Yang Lian was a fellow of Wissenschaftskolleg in Berlin for 2012 / 2013. he is a guest professor of Nanjing University of the Arts, The Arts College of Hebei University and Yangzhou University. Since 2014, he has been invited to be a distinguished professor and a writer in residency at Shantou University, Guangdong Province, China. In 2013, he was invited to become a member of The Norwegian Academy for Literature and Freedom of Expression. Along with fellow Misty Poets, he has reportedly been nominated for the Nobel Prize for Literature. In 2024, he received the Zbigniew Herbert International Literary Award having been described as "one of China’s most eminent living poets and an unwavering freedom of speech campaigner".

Since 2005, he is professor at European Graduate School in Saas-Fee, Switzerland, and artistic director of the Unique Mother Tongue series of international poetry-arts events held periodically in London.
Since 2017, Yang Lian, together with Mang Ke and Tang Xiaodu, republished the online magazine Survivors Poetry , as one of two chief editors.

==Works and collections (in English) ==
- Dead in Exile. a collection of Poems. Translated by Mabel Lee. Tiananmen Editions (1990)
- Masks & Crocodile, a collection of poems. Translated by Mabel Lee. Wild Peony Ltd (1990)
- Where the Sea Stands Still - New Poems by Yang Lian. Translated by Brian Holton, Newcastle: Bloodaxe Books (1999)
- Non-Person Singular: Collected Shorter Poems of Yang Lian. Translated by Brian Holton, London: WellSweep Press (1994)
- YI, a book-length poem.
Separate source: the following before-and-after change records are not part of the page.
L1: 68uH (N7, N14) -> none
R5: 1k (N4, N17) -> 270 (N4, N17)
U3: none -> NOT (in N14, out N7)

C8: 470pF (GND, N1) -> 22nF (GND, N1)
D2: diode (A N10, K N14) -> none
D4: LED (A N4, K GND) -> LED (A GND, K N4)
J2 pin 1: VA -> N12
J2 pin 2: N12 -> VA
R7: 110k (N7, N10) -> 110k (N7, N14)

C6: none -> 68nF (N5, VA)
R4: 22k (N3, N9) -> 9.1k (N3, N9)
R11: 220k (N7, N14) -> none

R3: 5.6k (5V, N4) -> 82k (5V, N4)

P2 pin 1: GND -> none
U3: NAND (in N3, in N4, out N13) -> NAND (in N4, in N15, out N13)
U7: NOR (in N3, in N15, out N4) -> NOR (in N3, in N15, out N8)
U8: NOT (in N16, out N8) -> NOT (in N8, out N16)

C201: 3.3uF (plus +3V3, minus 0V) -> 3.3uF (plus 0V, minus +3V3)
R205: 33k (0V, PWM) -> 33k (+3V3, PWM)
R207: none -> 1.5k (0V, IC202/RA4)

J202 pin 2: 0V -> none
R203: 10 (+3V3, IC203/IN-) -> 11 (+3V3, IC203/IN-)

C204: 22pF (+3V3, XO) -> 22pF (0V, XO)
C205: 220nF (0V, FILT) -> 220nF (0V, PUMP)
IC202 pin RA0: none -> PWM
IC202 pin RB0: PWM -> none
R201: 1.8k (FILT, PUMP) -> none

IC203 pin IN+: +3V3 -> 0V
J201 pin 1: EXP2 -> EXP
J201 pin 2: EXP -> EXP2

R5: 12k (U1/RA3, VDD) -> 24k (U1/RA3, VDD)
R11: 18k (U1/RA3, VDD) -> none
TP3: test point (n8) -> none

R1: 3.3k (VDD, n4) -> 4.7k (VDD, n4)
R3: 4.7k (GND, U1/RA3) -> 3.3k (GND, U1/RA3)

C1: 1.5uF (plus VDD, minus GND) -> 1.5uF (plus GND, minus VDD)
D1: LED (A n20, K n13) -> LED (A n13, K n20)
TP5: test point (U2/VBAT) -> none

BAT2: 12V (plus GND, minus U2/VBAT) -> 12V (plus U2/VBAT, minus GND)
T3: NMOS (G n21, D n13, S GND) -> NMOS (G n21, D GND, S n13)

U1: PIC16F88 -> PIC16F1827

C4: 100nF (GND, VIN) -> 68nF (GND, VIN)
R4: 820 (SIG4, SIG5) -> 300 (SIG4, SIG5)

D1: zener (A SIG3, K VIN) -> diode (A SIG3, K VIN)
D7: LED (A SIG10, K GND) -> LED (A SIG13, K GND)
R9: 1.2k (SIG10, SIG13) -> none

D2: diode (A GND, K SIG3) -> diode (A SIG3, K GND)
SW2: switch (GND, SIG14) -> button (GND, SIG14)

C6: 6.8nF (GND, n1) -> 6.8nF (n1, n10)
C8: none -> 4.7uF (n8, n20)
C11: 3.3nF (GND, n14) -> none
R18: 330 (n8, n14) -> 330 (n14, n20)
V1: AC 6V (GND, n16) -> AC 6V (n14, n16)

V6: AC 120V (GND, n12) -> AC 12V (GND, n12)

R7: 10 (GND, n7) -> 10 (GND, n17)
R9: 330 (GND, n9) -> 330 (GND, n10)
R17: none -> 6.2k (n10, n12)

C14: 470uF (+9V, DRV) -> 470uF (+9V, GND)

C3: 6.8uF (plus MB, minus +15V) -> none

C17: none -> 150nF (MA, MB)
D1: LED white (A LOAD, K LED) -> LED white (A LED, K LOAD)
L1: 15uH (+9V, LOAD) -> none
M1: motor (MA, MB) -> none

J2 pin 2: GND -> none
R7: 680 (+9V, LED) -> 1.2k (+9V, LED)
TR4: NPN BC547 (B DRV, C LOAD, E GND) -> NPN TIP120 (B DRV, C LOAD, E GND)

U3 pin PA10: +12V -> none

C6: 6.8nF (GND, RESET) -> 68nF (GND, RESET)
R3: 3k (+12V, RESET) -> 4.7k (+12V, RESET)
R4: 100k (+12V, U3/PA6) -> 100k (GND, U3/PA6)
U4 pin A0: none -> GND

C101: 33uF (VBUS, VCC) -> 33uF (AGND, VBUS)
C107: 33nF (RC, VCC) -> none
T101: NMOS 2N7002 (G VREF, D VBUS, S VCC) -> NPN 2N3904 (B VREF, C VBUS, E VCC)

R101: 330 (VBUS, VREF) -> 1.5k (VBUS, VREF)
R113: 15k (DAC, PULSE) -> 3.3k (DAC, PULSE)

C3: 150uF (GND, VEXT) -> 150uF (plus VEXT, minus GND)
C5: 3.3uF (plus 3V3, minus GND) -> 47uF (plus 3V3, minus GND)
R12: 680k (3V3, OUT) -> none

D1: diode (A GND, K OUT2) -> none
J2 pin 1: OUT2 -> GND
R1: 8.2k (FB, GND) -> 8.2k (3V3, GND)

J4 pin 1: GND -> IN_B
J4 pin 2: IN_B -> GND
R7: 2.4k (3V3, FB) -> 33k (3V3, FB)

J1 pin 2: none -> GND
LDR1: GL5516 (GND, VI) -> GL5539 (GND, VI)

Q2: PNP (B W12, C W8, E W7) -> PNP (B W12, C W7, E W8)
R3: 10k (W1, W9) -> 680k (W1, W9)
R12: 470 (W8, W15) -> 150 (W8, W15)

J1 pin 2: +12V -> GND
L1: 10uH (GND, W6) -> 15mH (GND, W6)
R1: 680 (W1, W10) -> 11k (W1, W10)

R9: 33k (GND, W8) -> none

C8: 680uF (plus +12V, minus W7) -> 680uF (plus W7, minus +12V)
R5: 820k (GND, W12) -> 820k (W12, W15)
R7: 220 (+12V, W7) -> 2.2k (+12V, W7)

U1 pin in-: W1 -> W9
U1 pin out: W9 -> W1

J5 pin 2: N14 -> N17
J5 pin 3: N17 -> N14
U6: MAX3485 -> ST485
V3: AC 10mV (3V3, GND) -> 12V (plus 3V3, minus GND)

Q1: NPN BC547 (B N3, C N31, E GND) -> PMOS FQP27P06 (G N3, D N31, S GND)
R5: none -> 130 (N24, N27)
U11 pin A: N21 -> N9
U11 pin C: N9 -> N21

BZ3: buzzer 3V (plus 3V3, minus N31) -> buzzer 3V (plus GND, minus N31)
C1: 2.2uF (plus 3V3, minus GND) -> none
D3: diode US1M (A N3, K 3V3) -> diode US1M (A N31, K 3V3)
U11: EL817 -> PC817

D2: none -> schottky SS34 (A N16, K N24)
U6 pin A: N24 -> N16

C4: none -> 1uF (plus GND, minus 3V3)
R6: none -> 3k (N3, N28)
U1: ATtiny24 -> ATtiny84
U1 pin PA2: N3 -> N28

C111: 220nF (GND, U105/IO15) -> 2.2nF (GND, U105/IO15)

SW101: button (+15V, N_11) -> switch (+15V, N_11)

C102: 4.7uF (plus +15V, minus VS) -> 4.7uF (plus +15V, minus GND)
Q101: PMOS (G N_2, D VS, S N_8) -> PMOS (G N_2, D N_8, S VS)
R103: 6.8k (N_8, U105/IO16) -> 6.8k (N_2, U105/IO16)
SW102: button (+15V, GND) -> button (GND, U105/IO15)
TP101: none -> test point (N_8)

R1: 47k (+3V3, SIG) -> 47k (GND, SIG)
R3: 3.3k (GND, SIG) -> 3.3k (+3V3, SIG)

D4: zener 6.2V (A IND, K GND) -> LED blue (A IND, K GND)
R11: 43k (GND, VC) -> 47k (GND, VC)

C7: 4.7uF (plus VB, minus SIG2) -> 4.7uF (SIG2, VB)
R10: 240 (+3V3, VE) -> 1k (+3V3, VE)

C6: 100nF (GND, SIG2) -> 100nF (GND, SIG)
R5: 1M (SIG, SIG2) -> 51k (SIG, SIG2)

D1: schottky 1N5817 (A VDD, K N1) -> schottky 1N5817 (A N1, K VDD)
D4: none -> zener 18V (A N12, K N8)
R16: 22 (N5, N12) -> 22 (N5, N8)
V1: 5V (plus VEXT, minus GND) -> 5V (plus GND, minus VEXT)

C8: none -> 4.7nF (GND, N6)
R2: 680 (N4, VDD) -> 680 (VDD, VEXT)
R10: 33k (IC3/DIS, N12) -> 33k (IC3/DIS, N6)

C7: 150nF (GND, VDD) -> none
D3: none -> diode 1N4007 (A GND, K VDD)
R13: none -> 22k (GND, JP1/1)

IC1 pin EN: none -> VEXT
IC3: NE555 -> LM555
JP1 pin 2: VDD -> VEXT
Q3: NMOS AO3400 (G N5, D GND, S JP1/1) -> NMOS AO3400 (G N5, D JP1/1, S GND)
Translated by Mabel Lee. published Green Integer (2002)
- Concentric Circles. Translated by Brian Holton and Agnes Hung-Chong Chan, Tarset: Bloodaxe Books (2005)
- Notes of a Blissful Ghost. Translated by Brian Holton, Hong Kong:Renditions Paperbacks (2002)
- Unreal City (2006)
- Riding Pisces: Poems from Five Collections. Translated by Brian Holton, Exeter: Shearsman (2008)
- Lea Valley Poems. a collection of poems. Translated by Brian Holton and others. Bloodaxe Book, UK (2009)
- Jade Ladder, an anthology of Contemporary Chinese Poetry in English translation (edited by Yang Lian, W N Herbert, Brian Holton and Qin Xiaoyu). Bloodaxe Books (2012)
- Narrative Poem. a book-length poem. Translated by Brian Holton, Published by Bloodaxe Book, UK. (2016)
- Venice Elegy, a sequence of poems. Translated by Brian Holton. published by Damocle Edizioni, Italy. (2018)
- Anniversary Snow, a collection of poems. translated by Brian Holton and others. published by Shearsman Books, UK (2019)
- 威尼斯哀歌, Venice Elegy, Elegia Veneziana. Translated by Brian Holton and Federico Picerni, Venice:Damocle Edizioni (2019)
- A tower built downwards, translated by Brian Holton. Published by Bloodaxe (2023)
- Various authors (2023). "Canto planetario: hermandad en la Tierra"

The books of translated Yang Lian's poems in other languages include German, French, Italian, Japanese, Danish, Swedish, Slovenian, Arabic, Portuguese, Hungarian, among others.

==Artist's books==
- Venice Elegy: Poems by Yang Lian (Translated by Brian Holton) and Ai Weiwei’s visual images, Venice: Damocle Edizioni (2018)
This edition of Yang Lian's poems and Ai Weiwei's visual images was realized by the publishing house Damocle Edizioni – Venice in 200 numbered copies on Fabriano Paper. The book was printed in Venice, in May 2018. Every book is hand-signed by Yang Lian and Ai Weiwei.